CrowdStrike · Primly Community

CrowdStrike coding interview / online assessment, format and difficulty: my notes

backend_bekah · 4 replies

Got the online assessment from CrowdStrike last month for a software engineer role. Sharing notes because I couldn't find anything recent about the format.

Format: HackerRank platform, 90 minutes, 3 problems.

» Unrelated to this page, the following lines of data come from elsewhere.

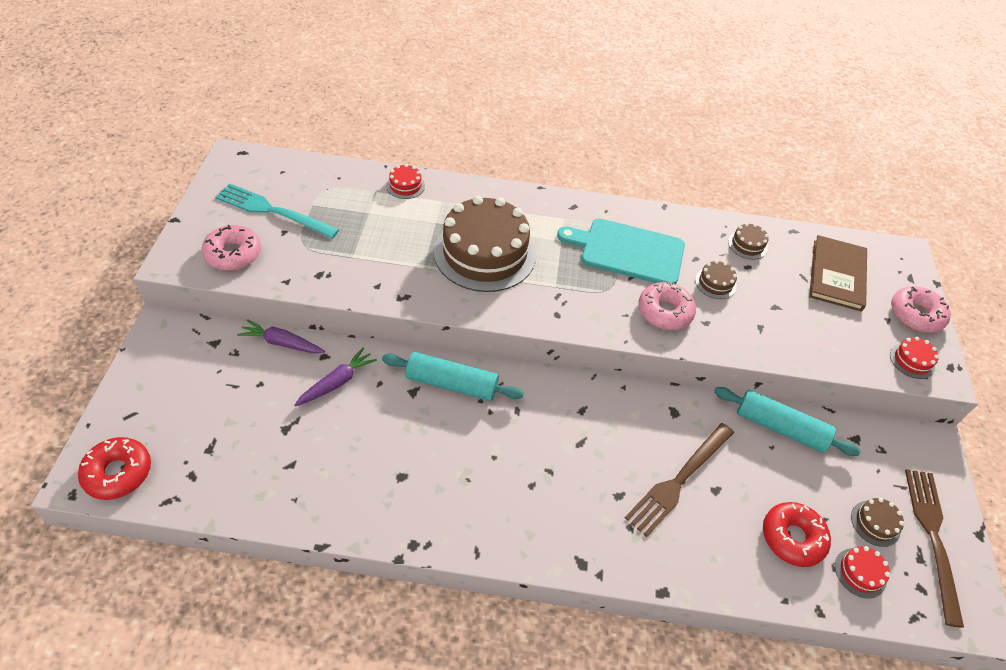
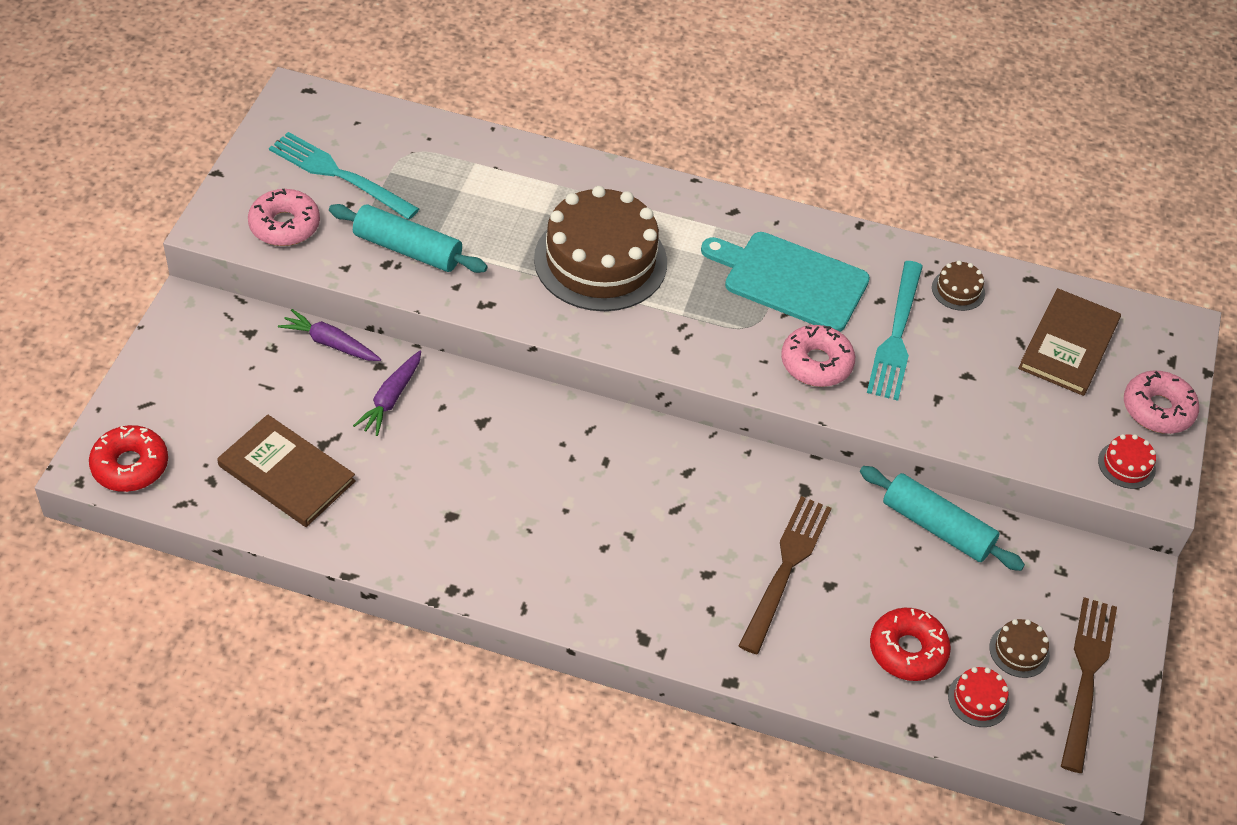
camera: 10 degrees right, 0 degrees up
purple carrot [294,347,377,407] -> purple carrot turned 150 degrees clockwise [353,351,421,436]
turquoise rolling pin [382,352,524,401] -> turquoise rolling pin moved to [329,204,488,273]
red cake [386,164,425,199] -> none
brown fork [625,423,734,537] -> brown fork turned 150 degrees clockwise [739,496,832,654]
brown cake [695,260,737,299] -> turquoise fork [867,261,923,401]
none -> brown book [217,415,356,527]

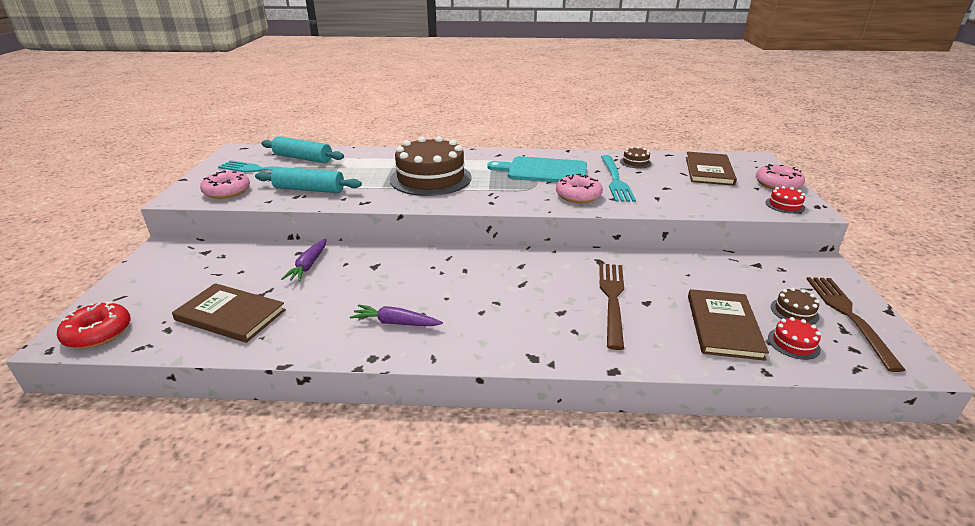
camera: 10 degrees left, 20 degrees down
purple carrot [278,309,381,361] -> purple carrot moved to [350,304,443,326]
turquoise rolling pin [860,466,1025,571] -> turquoise rolling pin moved to [261,136,344,163]
red donut [870,608,951,681] -> brown book [688,289,769,361]

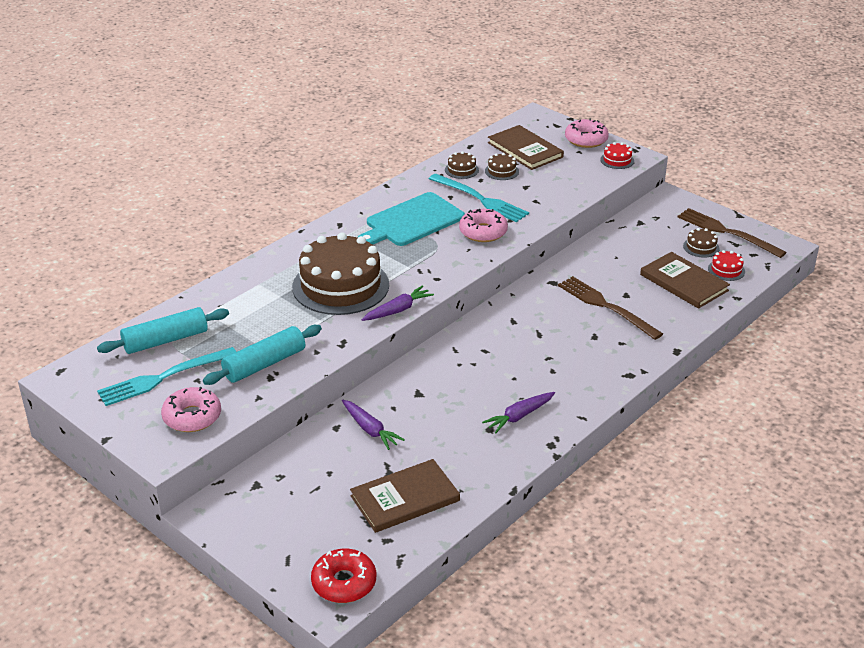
camera: 50 degrees left, 5 degrees up
none -> purple carrot [362,286,434,321]
none -> brown cake [485,153,519,180]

Difficulty breakdown: Problem 1: easy/medium. Felt like a warm-up. Mine was array manipulation with some edge cases. Problem 2: medium. Graph or tree traversal. Mine involved finding paths meeting certain criteria, fairly standard. Problem 3: medium-hard. This one required more thought. Mine was a simulation problem that had a security-ish flavor, like tracking process trees. Not pure LC grind, more applied.

90 minutes for 3 problems is a bit tight if you're not comfortable with your language of choice. I used Python. The auto-complete and editor in HackerRank is fine, nothing special.

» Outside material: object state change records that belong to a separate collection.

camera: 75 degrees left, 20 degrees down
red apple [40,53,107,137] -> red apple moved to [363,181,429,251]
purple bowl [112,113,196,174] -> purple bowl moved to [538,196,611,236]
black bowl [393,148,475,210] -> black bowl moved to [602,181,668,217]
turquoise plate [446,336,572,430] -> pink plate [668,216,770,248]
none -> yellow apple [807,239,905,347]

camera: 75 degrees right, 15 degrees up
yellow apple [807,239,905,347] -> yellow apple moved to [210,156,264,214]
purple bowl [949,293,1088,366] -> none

They say any language, and I believe them. Didn't see any indication they penalized Python vs. C++, but if the role is kernel-adjacent I'd probably write C or C++ if you're comfortable, just for optics.

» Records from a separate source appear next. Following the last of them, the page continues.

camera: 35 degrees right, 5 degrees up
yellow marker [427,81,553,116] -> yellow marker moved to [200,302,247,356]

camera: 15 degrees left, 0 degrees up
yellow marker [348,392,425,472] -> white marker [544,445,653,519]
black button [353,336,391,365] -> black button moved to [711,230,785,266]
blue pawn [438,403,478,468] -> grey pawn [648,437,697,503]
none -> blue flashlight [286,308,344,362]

A few things I noticed: Edge cases matter. One problem had a subtle input constraint that changed the approach. Clean code > fast code. I left in some comments explaining my reasoning and got positive feedback on that in the debrief. There is a debrief. A recruiter called to go over results, not just a pass/fail email. They mentioned the third problem specifically.

The OA felt less like LeetCode grind prep and more like someone picked problems that vaguely relate to the kind of data processing you'd actually do. Still prep algorithmic fundamentals. Just don't expect a pure LeetCode hard randomly.

4 replies

newgrad_neil

Did you get results back quickly? I submitted mine 9 days ago and have heard nothing. Starting to spiral.

sec_sasha

Took 8 business days for me. Recruiter had mentioned up to 2 weeks. I'd follow up at 2 weeks and not earlier. Email limbo is brutal but that's just how it goes.

backend_bekah

The process tree simulation problem description is interesting. Very on-brand for a company that literally tracks process lineage for threat detection. At least they're making the coding problems thematically coherent, unlike generic "reverse a linked list" energy.

qa_quinn

Counterpoint: a debrief call from a recruiter is not actually useful signal about what they valued. Recruiters often don't have visibility into what the technical reviewers actually scored. The positive comment about comments could be them just being nice before a rejection too.